In those few places in my manuscript where imagination joins research to make history more readable to those who are neither scholars nor researchers, I identify in a footnote the sources used to create the scene and indicate what has been imagined, making the content enjoyable to casual readers but also documenting sources for more serious historians.  These passages in the manuscript are limited, but they do raise objections by some who believe my decision takes my manuscript out of the strict definition of history and moves it to some realm between historical fiction and authentic history.

Victorian Tea 2011
I disagree.  History is defined as the study of past events; the branch of knowledge that records and analyzes past events.  Yet, Voltaire said:  "History is the lie commonly agreed upon."  Even the most thorough research about a person or event cannot establish each detail with certainty, and analysis unavoidably introduces the bias and experiences of the analyst.  If only two people are present in a conversation, they will take away from their meeting a different recollection of what was said.  We can try to capture history accurately, but an absolute record of events is nearly impossible.  I have researched the subjects of my manuscript thoroughly.  If I make that research more accessible to readers by occasionally using my imagination to present the facts, while warning them in a footnote what I have done, is it any less accurate than the scholar's text where gaps are filled with analysis and supposition?

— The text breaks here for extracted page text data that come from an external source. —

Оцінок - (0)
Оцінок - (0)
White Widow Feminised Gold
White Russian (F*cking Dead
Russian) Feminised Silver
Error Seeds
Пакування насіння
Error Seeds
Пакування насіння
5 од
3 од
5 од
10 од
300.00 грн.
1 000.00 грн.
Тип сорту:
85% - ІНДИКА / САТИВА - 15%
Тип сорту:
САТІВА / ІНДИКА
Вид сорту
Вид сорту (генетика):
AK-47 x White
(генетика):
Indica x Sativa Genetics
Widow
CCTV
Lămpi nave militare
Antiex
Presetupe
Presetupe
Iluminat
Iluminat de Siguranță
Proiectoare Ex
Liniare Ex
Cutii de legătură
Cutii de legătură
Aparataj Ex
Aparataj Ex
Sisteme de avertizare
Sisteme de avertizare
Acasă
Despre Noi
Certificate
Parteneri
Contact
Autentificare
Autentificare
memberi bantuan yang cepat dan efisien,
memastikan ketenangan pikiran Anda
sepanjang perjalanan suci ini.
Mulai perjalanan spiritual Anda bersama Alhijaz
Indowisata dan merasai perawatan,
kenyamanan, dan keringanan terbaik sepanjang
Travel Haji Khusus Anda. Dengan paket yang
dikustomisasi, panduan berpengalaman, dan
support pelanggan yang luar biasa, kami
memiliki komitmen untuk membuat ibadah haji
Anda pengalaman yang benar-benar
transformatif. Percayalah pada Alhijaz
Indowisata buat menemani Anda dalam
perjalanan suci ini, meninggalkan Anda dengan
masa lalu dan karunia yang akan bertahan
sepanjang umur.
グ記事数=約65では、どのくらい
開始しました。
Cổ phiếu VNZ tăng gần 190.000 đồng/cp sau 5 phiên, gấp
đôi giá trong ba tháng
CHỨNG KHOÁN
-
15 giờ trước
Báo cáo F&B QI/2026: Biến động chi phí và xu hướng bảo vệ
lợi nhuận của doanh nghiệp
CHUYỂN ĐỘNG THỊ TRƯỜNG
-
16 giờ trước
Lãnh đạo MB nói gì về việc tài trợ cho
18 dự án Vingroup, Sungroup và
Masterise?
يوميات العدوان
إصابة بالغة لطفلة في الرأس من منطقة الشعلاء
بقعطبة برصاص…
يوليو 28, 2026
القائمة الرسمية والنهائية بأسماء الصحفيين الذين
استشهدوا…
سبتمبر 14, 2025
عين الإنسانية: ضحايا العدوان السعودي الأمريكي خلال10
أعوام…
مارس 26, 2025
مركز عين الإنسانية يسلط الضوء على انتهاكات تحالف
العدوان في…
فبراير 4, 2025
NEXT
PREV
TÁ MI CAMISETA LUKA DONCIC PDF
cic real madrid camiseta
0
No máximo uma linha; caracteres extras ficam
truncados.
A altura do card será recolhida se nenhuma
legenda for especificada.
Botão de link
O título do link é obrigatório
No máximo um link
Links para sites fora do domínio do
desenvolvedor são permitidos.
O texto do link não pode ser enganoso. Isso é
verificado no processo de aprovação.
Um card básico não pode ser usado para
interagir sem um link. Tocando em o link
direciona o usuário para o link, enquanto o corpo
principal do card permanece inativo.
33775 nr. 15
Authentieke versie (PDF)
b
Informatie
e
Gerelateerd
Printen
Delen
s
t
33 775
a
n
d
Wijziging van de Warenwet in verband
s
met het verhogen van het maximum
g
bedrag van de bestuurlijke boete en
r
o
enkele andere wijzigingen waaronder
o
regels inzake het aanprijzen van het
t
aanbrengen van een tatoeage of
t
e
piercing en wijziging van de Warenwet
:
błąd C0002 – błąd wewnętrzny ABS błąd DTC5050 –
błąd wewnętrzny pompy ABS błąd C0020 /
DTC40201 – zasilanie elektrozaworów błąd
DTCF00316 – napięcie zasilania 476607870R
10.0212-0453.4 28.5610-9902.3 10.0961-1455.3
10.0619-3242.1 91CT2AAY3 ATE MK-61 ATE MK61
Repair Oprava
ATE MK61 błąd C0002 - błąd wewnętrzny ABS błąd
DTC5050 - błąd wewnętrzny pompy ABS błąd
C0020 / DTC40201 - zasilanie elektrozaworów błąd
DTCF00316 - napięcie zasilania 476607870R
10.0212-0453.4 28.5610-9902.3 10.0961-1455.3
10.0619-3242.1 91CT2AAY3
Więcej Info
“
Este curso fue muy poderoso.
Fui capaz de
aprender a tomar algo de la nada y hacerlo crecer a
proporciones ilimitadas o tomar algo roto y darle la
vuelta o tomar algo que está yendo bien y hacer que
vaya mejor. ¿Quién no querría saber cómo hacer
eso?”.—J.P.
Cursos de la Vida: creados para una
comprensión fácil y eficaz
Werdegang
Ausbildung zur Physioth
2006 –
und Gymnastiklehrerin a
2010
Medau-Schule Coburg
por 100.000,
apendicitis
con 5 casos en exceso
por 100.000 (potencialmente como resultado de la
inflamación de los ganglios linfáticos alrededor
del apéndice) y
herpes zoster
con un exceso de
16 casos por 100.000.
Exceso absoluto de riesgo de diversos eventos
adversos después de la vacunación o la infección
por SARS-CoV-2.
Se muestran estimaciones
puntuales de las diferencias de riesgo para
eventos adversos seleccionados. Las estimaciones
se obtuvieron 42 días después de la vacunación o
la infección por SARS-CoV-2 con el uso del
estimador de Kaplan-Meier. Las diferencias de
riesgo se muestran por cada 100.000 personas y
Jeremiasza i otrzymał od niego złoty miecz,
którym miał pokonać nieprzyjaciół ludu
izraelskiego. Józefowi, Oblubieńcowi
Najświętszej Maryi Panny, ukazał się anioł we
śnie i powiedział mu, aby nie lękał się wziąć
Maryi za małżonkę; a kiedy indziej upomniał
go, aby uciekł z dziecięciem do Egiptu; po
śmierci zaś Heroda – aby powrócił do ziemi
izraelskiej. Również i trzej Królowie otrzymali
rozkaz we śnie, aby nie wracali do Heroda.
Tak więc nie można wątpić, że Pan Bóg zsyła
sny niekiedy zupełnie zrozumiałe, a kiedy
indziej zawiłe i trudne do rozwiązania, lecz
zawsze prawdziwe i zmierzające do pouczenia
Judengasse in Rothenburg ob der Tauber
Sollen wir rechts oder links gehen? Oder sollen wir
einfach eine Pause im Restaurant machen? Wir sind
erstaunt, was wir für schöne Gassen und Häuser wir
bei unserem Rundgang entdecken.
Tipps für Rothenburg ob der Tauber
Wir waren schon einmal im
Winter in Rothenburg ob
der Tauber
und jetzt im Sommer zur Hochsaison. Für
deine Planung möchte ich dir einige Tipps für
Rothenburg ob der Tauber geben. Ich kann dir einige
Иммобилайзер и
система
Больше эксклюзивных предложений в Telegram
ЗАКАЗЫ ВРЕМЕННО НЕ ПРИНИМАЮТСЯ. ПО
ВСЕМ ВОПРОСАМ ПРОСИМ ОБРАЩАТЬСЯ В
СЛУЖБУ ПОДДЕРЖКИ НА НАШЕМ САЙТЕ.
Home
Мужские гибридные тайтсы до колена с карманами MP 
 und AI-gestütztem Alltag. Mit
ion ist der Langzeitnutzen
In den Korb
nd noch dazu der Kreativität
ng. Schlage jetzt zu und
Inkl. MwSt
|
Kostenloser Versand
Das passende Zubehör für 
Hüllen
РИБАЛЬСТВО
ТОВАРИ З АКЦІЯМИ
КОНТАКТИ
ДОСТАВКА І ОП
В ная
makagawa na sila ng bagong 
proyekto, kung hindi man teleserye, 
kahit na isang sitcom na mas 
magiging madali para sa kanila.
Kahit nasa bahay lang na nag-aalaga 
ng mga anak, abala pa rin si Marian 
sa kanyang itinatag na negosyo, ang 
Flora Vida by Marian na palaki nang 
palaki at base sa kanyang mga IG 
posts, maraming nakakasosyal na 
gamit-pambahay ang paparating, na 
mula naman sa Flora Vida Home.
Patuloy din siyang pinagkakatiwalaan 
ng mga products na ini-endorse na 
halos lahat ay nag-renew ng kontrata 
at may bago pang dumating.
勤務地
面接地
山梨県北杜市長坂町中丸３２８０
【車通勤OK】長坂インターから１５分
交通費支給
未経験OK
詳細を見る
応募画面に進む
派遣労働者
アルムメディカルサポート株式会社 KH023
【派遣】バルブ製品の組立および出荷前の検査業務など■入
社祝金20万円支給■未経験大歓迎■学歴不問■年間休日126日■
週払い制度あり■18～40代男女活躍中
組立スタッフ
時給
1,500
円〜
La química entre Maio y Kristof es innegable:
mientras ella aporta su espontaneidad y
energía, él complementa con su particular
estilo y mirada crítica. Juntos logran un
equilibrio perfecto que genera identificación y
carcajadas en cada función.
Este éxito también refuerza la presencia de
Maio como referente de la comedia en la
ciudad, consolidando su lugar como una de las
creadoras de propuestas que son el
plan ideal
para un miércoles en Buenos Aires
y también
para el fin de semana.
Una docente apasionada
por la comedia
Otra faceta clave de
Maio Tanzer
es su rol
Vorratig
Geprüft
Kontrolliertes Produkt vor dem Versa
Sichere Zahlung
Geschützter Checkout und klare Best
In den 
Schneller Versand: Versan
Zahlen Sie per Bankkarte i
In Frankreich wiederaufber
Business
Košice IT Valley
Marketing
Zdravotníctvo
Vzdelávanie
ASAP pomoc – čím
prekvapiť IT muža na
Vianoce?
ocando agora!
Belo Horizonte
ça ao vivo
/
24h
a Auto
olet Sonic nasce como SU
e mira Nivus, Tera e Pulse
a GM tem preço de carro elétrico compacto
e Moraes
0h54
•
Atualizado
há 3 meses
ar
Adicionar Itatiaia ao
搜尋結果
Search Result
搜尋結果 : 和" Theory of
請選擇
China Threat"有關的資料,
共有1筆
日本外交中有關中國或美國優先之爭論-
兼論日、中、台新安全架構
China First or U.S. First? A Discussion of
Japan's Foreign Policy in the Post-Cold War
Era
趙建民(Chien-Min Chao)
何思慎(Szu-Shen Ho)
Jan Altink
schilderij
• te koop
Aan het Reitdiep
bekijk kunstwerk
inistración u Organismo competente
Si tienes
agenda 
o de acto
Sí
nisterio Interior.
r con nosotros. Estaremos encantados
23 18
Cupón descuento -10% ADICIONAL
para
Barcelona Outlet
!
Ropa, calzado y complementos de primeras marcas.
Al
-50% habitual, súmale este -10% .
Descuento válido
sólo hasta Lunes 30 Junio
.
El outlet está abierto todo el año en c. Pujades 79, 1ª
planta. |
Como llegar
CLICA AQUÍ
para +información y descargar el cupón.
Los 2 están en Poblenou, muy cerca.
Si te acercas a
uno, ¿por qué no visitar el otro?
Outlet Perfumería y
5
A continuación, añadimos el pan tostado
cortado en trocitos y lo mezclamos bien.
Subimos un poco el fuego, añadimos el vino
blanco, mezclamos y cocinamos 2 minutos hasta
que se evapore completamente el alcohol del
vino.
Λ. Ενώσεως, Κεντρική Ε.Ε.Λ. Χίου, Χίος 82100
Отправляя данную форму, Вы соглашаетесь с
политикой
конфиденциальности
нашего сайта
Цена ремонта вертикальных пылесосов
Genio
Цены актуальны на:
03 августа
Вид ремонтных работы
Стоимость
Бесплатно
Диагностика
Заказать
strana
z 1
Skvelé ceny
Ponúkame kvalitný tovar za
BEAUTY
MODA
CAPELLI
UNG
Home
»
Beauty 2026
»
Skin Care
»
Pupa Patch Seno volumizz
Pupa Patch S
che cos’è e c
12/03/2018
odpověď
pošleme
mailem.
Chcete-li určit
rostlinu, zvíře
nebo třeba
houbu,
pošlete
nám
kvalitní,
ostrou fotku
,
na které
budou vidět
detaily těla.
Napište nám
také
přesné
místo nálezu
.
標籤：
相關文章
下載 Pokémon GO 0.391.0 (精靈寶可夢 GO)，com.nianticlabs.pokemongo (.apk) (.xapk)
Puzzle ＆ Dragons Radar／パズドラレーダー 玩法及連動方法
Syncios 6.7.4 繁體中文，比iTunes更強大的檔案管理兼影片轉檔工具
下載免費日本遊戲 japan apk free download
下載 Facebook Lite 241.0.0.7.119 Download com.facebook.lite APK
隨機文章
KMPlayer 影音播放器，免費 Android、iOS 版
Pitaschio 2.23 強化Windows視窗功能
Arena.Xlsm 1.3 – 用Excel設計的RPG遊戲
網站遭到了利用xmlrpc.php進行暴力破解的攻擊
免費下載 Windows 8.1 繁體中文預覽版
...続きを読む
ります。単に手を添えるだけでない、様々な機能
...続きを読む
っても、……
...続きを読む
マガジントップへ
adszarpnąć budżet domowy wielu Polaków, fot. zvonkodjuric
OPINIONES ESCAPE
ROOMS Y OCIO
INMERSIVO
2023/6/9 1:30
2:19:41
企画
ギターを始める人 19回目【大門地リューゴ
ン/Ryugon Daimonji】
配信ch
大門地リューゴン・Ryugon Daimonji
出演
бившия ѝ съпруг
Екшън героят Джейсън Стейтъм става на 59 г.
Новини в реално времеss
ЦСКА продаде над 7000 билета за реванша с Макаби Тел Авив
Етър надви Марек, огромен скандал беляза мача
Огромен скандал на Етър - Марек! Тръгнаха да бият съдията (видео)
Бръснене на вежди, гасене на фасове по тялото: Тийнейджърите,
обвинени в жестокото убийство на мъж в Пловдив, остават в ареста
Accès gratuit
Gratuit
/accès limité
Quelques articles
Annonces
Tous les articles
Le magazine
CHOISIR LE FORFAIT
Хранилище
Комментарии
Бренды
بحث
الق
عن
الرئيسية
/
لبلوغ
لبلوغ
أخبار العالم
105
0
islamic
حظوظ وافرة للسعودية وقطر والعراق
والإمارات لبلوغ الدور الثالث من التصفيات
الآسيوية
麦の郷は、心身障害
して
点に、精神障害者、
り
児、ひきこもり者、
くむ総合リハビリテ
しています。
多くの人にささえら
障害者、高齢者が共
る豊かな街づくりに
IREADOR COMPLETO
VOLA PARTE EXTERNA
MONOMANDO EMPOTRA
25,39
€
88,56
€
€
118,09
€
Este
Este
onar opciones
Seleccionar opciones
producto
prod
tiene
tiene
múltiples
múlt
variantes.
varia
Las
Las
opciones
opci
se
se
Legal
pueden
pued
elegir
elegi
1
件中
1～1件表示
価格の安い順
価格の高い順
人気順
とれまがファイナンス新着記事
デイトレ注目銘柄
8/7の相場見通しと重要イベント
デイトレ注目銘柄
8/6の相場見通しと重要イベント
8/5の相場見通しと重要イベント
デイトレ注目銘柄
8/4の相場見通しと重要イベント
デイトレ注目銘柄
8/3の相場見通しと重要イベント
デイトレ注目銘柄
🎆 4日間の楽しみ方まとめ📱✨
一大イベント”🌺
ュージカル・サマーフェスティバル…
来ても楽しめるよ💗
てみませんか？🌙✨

History is so important that rulers, politicians, and historians have manipulated it for generations.  As George Orwell said, "Who controls the past controls the future:  who controls the present controls the past."  I believe in the manner in which I have documented the history of a period, most commonly known as the Gilded Age, but presented from the perspective of those farmers and other laborers who lived their lives covered in sweat, dirt, and tears rather than gilt. My efforts will serve no purpose if I fail to make history something someone would want to read.  One publisher did not feel that my method met their criteria for  presenting history.  I remain hopeful that I will find a publisher who shares my enthusiasm for telling Isaac's story and the exciting events of the late 1800s as I have done.